The smartest move we’ve made so far: “Since we started out wanting to help boutiques and designers, we decided that the key was to not only offer them a cool concept, but a solution to a real problem. We identified a particularly strong pain point on the supplier side — moving their unsold inventory — and our solution to help solve that meant that we had a lot of boutiques interested in coming on board before we even had the first sale. Plus, we made it easy for them. They don’t have to do anything different on their side to get started.”
The biggest mistake we’ve made so far: “We’ve learned a lot along the way, but if we had to pick one, it would be the timing of switching from bootstrapping to seed investment. We wish we had made the switch sooner. We could have done so much already!”
Would you rather have Gates, Jobs, Zuckerberg or Bezos in your corner: “Jobs, for his uncompromising commitment to making everything perfect for the consumer — from the packaging to every pixel on the device. We’re inspired by his belief that if you build a great product that consumers love, success will find its way to you.”
Our world domination strategy starts when: “Customers all across the U.S. and Canada talk about us as being not only a key member of the independent boutique and designer community, but as a catalyst and a platform for support.
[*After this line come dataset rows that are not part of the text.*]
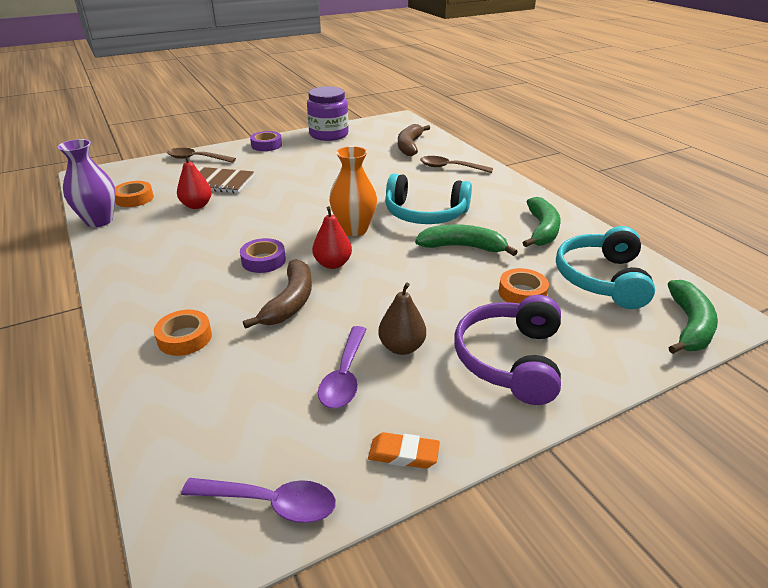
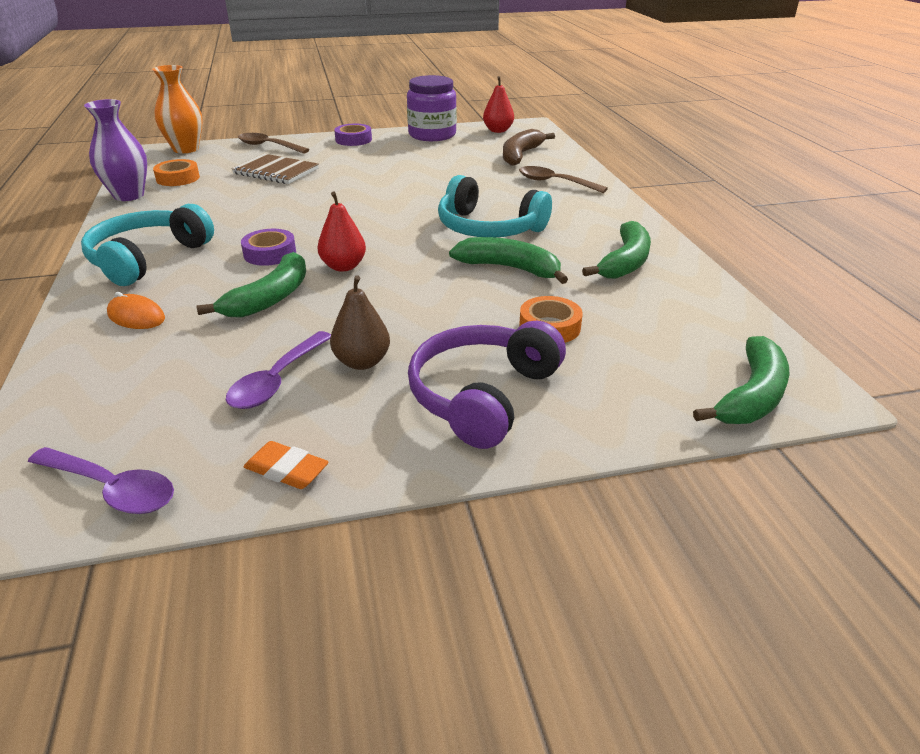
camera: 15 degrees right, 0 degrees up
(184, 338) = (136, 316): orange tape -> orange mouse
(197, 205) = (237, 192): red pear -> red pear (498, 130)
(290, 302) = (270, 298): brown banana -> green banana
(354, 229) = (392, 235): orange vase -> orange vase (186, 149)
(601, 279) = (666, 326): turquoise headphones -> turquoise headphones (147, 258)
We want the Garmentory brand to be known for celebrating that industry. When customers feel we have done a good job at that, and tell their friends about it, we know the first part of our mission is complete.”
Rivals should fear us because: “We do our homework.”
We are truly unique because: “There isn’t anyone doing what we’re doing, how we’re doing it. But also because we have built our own thriving community already. From the members of our team, to the great boutique and designer partners participating on Garmentory now, our community just continues to grow.”
The biggest hurdle we’ve overcome is: “Signing up boutiques to participate before we had any customers.”
What’s the one piece of advice you’d give to other entrepreneurs just starting out: “Building a startup takes grit. Grit is persevering despite temporary setbacks and other phases where you feel you are not making any progress. A small minority of businesses experience rapid growth trajectories within their first year. Most successful startups need a few years to build their first version of the product, establish a small base of customers who are delighted with your product, and continue to refine based on their feedback and other usage patterns that you observe before they see widespread adoption and success. Having the patience to last that long and continued hard work to make your business the best it can be takes grit.”
Editor’s note: GeekWire is featuring each of the 10 startup companies participating in the TechStars Seattle incubator in the lead up to the Demo Day pitch event and launch party on Nov. 6.